Pertanyaan tentang Allah, manusia dan
alam merupakan persoalan-persoalan pokok yang sering dikemukakan manusia.
Pertanyaan tentang manusia ini timbul dari perspektif zaman yang berbeda dan
menghasilkan pemahaman yang berbeda dan luas tentang manusia.
Pandangan-pandangan tentang manusiapun bermunculan, yang kemudian tidak jarang
pernyataan pandangan satu dengan yang lain saling tumpang tindih. Untuk dapat
memahami konsep manusia yang benar, maka sebagai teolog dan orang percaya,
segala sesuatu harus bersumber pada kebenaran yang utama yaitu Alkitab. Oleh
sebab itu, dalam paper ini Penulis akan memaparkan “Pandangan Kristen Terhadap
Filsafat Modern Tentang Manusia”.
BAB
II
PANDANGAN
KRISTEN TERHADAP FILSAFAT MODERN TENTANG
MANUSIA
A.
Lahirnya
Filsafat Modern
Filsafat modern merupakan
rentetan historis dari tradisi Filsafat Barat yang muncul abad XV sampai dengan
abad XVIII. Filsafat modern terbagi dalam tiga zaman, yaitu zaman Renaissance,
Zaman Pencerahan, dan Zaman Romantik. Aliran yang terdapat di dalamnya adalah
Rasionalisme, Empirisme dan Idealisme.
Dalam filsafat modern, yang
menjadi titik pusat filsafat adalah manusia. Manusia menjadi pusat perhatian,
pemikiran, pusat sejarah, dan pusat kosmos.

_DATA MASUKAN_.
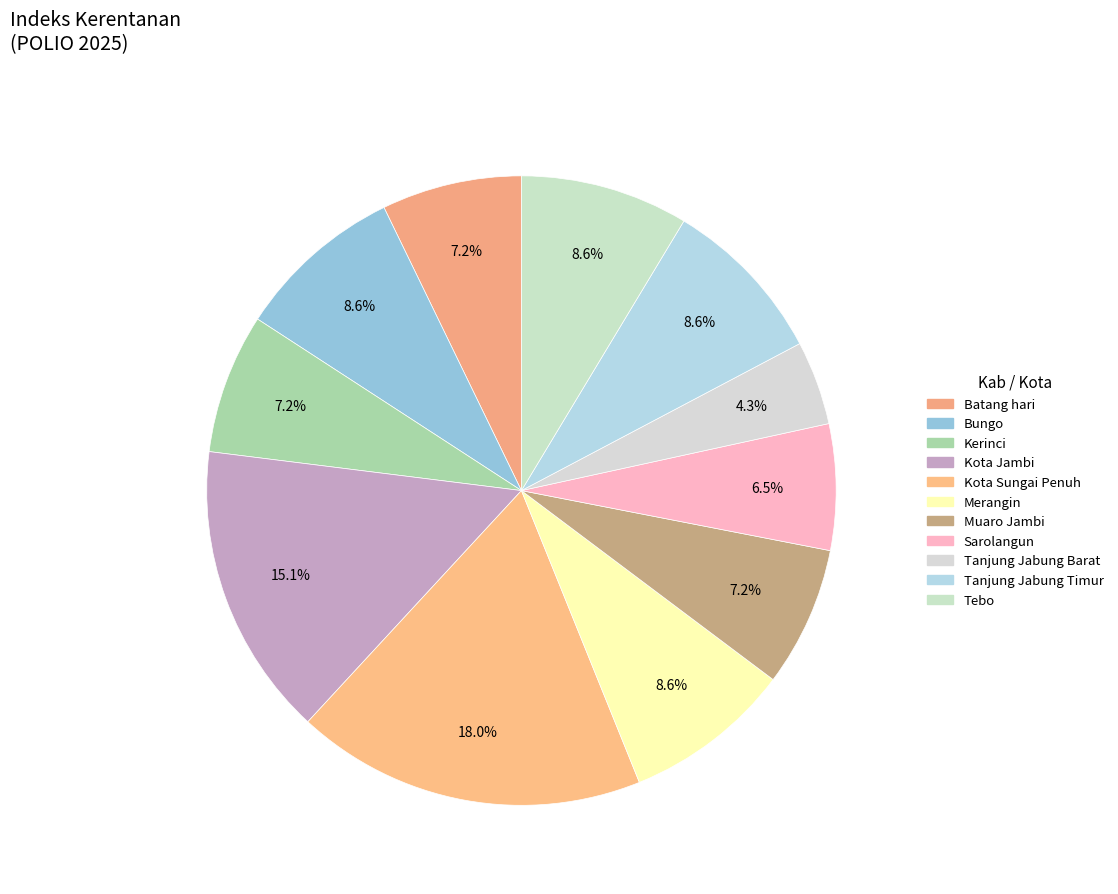

Is there any slice that represents more than half of the pie?

No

_TUGAS ANDA_.
A) Kutip dengan tepat bagian teks tentang pandangan Kristen terhadap filsafat modern mulai dari "Pertanyaan tentang Allah, manusia" sampai "luas tentang manusia.", termasuk kedua ujungnya.
B) Teruskan teks tentang pandangan Kristen terhadap filsafat modern mulai setelah kalimat terakhir yang tertera.

_JAWABAN TIAP BUTIR_.
A)
Pertanyaan tentang Allah, manusia dan
alam merupakan persoalan-persoalan pokok yang sering dikemukakan manusia.
Pertanyaan tentang manusia ini timbul dari perspektif zaman yang berbeda dan
menghasilkan pemahaman yang berbeda dan luas tentang manusia.

B)
1.
Zaman
Renaissance (abad XV-XVI)
Kata “Renaissance” berasal
dari bahasa Perancis yang berarti “Kelahiran Kembali”, sehingga zaman ini
diartikan juga sebagai zaman kelahiran minat untuk mempelajari kebudayaan
Yunani kuno. Pada zaman ini orang mengembangkan cita-cita, dan membangkitkan
sikap modern yaitu sekularisme, optimisme, individualisme, dan humanisme. Jadi
dapat dikatakan bahwa kebudayaan Renaissance menempatkan manusia sebagai pusat
perhatian, dimana manusia mulai mengembangkan pikirannya secara bebas untuk
kelangsungan hidupnya.
2.
Zaman Barok
(abad XVII)
Zaman Barok disebut juga
sebagai “Zaman Keagungan”. Pada zaman ini telah dimulai babak baru pandangan
manusia tentang keagungan dirinya. Pada zaman ini penyelidikan subjektivitas
manusia berkisar pada soal “rasio” (akal budi) sehingga lahirlah Filsafat
Rasionalisme.
3.
Zaman Pencerahan
(abad XVIII)
Pada zaman ini, para
cendekiawan menganggap bahwa apa yang diamati oleh panca indra manusia dan apa
saja yang dapat disadari serta diketahui akal budi , itu sajalah yang harus
dipercayai. Dengan demikian manusia tidak mau terikat dengan apa yang di luar
dirinya, dan akal budi menjadi “bebas”. Semua filsuf mereka disebut “Filsuf
Empiris” dan filsafat mereka disebut Empirisme, sebab mereka menitik beratkan
unsur “pengalaman”, bukan akal budi sebagai sumber untuk memahami kenyataan.
4.
Zaman Romantik
(abad XVIII)
Zaman ini muncul sebagai
reaksi terhadap Rasionalisme dan Empirisme. Filsafatnya disebut dengan Filsafat
Idealisme. Pada waktu itu muncul suatu paham filsafat yang mengutamakan
nilai-nilai perasaan dan intuisi lebih dari pada akal budi.
B.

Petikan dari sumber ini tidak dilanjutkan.